If $f(x)$ is a convex function, then the set $\partial f = \{v | f(x) \ge f(x _0) + v^T (x - x _0)\}$ is called the sub-gradient of $f(x)$ at the point of $x _0$. Here $v$ should be limited to a small neighborhood of $x _0$. Note that $v^T (x- x _0)$ can be a generalized inner product in some Banach space other than Euclidean space.

It is apparent that, if $f(x)$ is differentiable at $x _0$, then by definition $$f(x) - f(x _0) = f’(x _0) ^T (x - x _0) + o(\| x - x _0 \|) \ge v^T (x - x_0)$$. In this case, we can say that the sub-gradient of $f(x)$ at $x _0$ is exactly the gradient $f’(x _0)$. For non-differentiable points, the sub-gradient should be a set.

Geometric Explanation

Recall that, for unary functions, the derivative of $f(x)$ is the slope of the line lying exactly below the curve of $y = f(x)$ and tangent to the curve at $x _0$. Similarly, the subgradient corresponds to the lines lying below the function curve and $x _0$ is a intersection. Just like what P1 shows. When $f(x)$ is differentiable at $x _0$, such lines will merge into one, and that is the tangent line.

P1

P1. The slopes of these lines are subgradients.

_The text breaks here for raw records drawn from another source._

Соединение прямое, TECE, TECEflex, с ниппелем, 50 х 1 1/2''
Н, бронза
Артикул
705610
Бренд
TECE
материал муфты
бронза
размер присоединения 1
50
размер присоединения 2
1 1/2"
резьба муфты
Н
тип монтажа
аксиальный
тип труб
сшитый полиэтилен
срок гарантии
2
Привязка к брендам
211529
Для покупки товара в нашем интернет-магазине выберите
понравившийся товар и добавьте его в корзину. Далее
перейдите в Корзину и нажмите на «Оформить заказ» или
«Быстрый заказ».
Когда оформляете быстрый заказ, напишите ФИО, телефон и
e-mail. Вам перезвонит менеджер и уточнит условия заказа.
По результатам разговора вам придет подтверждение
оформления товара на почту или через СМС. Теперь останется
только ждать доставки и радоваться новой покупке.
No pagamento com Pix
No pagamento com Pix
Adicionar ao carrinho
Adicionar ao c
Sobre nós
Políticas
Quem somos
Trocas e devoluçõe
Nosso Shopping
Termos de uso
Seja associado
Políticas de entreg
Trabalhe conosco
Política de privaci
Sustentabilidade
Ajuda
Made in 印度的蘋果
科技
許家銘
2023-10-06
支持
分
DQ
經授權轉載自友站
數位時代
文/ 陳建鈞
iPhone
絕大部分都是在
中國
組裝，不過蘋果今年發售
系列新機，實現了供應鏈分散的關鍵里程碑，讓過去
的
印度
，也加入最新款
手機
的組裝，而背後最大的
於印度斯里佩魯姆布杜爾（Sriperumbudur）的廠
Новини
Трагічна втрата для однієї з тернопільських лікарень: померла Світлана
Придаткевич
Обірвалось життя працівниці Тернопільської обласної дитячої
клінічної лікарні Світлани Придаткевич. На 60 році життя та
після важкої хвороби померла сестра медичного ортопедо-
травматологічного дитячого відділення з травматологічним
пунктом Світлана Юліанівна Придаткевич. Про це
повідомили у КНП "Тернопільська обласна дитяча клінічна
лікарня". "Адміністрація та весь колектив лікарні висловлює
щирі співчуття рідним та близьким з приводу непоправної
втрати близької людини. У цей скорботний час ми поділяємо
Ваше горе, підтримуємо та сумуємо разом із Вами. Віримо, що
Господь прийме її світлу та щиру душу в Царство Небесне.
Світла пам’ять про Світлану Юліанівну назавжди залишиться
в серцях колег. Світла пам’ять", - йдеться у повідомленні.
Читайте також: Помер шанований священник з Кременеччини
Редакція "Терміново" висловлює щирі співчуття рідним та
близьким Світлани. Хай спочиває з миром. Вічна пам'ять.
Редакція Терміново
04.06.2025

Take the absolute function as an example. By definition, its subgradient at $x = 0$ is $\{v | \|x\| \ge vx\}$. The solution of the inequality is $[-1, 1]$. The two endpoints are exactly the slopes of the curve when $x < 0$ and when $x > 0$.

P1

In Machine Learning, the $\ell _1$ regularization term is frequently used while it’s not differentiable at $x = 0$. However, we can still get the subgradient, which looks the same as the absolute function $\{v |\ \| x \|\ge v^T x \}$ and the solution is $\| v\|\le 1$.

Application

The purpose of introducing subgradient in optimization is that we can derive a necessary condition for non-smooth functions to attain minima and maxima.

Theorem: If $f(x)$ is a convex function and there exists a subgradient within a neighborhood of $x _0$, then $x _0$ is a extrema of $f(x)$ if $0 \in \partial f(x _0)$.

For differentiable functions, a necessary condition for an extremum is that the slope of the tangent line is 0 (Fermat’s Theorem). So considering the geometric meaning of subgradient, this theorem indicates that there exists such a horizontal line that it is under the curve and intersect at $x _0$.

Similarly, we can modify the KKT condition from $\nabla \mathcal L (x, \lambda) = 0$ to $0 \in \partial \mathcal L (x, \lambda)$. Therefore, subgradient becomes really useful when it comes to solving the optimization problems of some non-differentiable target functions like $\ell _1$ norm.